» Text provided:
- - -
What a lot of lines…

Now comes the structure related part, it makes some directories which will be discussed later, and copy all necessaries into the container:

#Make some important directories
RUN mkdir llvm_afl_fuzz_crashes 
RUN mkdir gcc_afl_fuzz_crashes
RUN mkdir outputs
RUN mkdir inputs
RUN mkdir assembly_folder

# copy all the files to the container
COPY . . 

After That all related files are in the container, now compile AFL++ and LLVM, both were customized for feedback-guided binary generating task. The modification will be detailed in the next section.

#set the llvm config version
ENV LLVM_CONFIG=llvm-config-12
#we don't really care about crashes
ENV AFL_I_DONT_CARE_ABOUT_MISSING_CRASHES=1

#build AFL++
RUN cd AFLplusplus && \ 
    make CC=`which gcc` CXX=`which g++` -j16 distrib && \
    make CC=`which gcc` CXX=`which g++` install

#Go back to the root directory
RUN cd ../.

#Installation for LLVM version
RUN cd HashEnabledLLVM && \
    mkdir build && \
    cd build && \
    cmake -G "Unix Makefiles" -DCMAKE_C_COMPILER=clang-12 -DCMAKE_CXX_COMPILER=clang++-12 -DLLVM_TARGETS_TO_BUILD="ARM;X86;Mips" -DLLVM_ENABLE_PROJECTS="clang;lldb" -DLLVM_USE_LINKER=gold -DCMAKE_BUILD_TYPE=Release ../llvm && \ 
    make install-llvm-headers && \
    make -j 8

Now the phase-out period, expose the server port, and generate seeds for AFL++ :

#Go back to the root directory
RUN cd ../../.
- - -
» The data:
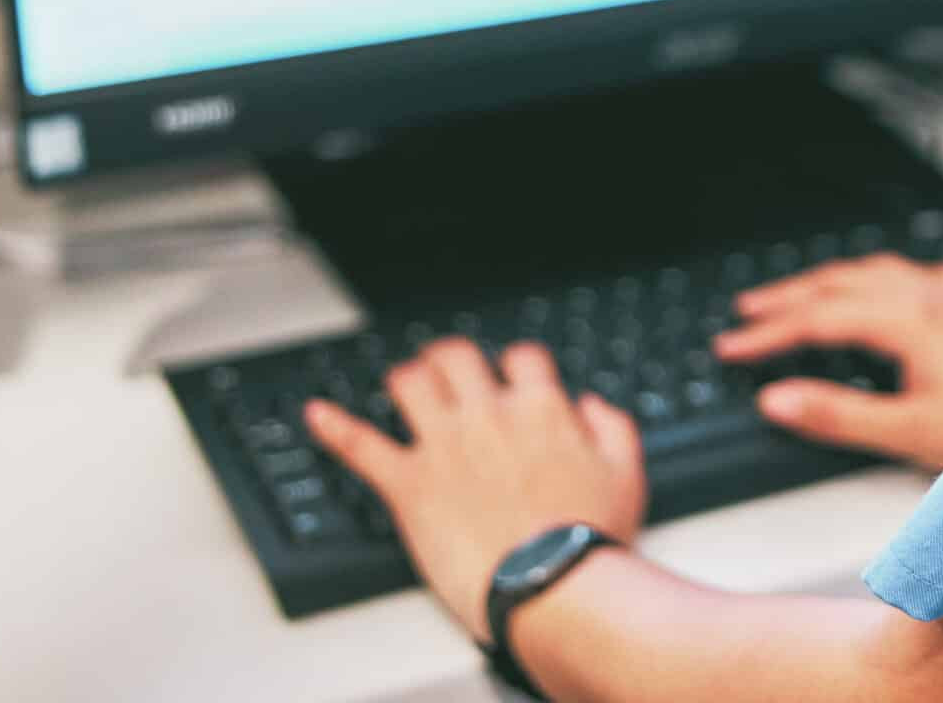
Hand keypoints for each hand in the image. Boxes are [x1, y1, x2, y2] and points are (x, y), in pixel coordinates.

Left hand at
- - -
» Tasks:
a. From the Dockerfile walkthrough, extract the passage starting with "After That all" and going on through "the next section.".
b. Write the next part of the Dockerfile walkthrough, picking up after its final line.

» Activity answers:
a.
After That all related files are in the container, now compile AFL++ and LLVM, both were customized for feedback-guided binary generating task. The modification will be detailed in the next section.

b.
#Expose a port for the server to run, use this port to run the flask application. 
EXPOSE 5001

#Some common commands to help the user
RUN python3 optionMap.py
RUN make

CMD ["bash"]

Attention to the last make in Dockerfile, it instruments harness main, compiles custom mutators, and generates options_list.txt, with its Makefile below:

rootFolder=$(shell pwd)
CC_main=./AFLplusplus/afl-gcc-fast
CXX_postprocessor=g++

all : compile_all get_options

compile_all :
	$(CC_main) fitness_wrapper/main.c -o fitness_wrapper/main -lcurl
	$(CXX_postprocessor) -shared -Wall -fPIC -O3 fitness_wrapper/aflpostprocessor.cc -o fitness_wrapper/aflpostprocessor.so
	$(CXX_postprocessor) -shared -Wall -fPIC -O3 fitness_wrapper/generic_postprocessor.cc -o fitness_wrapper/generic_postprocessor.so
	$(CXX_postprocessor) -shared -Wall -fPIC -O3 fitness_wrapper/multiarch_llvm_postprocessor.cc -o fitness_wrapper/multiarch_llvm_postprocessor.so
	$(CXX_postprocessor) -shared -Wall -fPIC -O3 fitness_wrapper/aflpostprocessor_bin.cc -o fitness_wrapper/aflpostprocessor_bin.so
	$(CXX_postprocessor) -shared -Wall -fPIC -O3 fitness_wrapper/parallel_postprocessor.cc -o fitness_wrapper/parallel_postprocessor.so


get_options : 
	$(rootFolder)/HashEnabledLLVM/build/bin/llc --help-list-hidden > options_list.txt

clean :
	rm fitness_wrapper/main
	rm fitness_wrapper/*.so
	rm options_list.txt

The fitness_wrapper/main.c is the harness which is instrumented, the main() function sends binaries to server, and receive the feedback, demonstrating how interesting it is in fuzzing.

An interesting finding, the methods mark_the_current_input_interesting() and set_input_weight() are just declared in fitness_wrapper/main.c, while defined in AFLplusplus/instrumentation/afl-compiler-rt.o.c.

...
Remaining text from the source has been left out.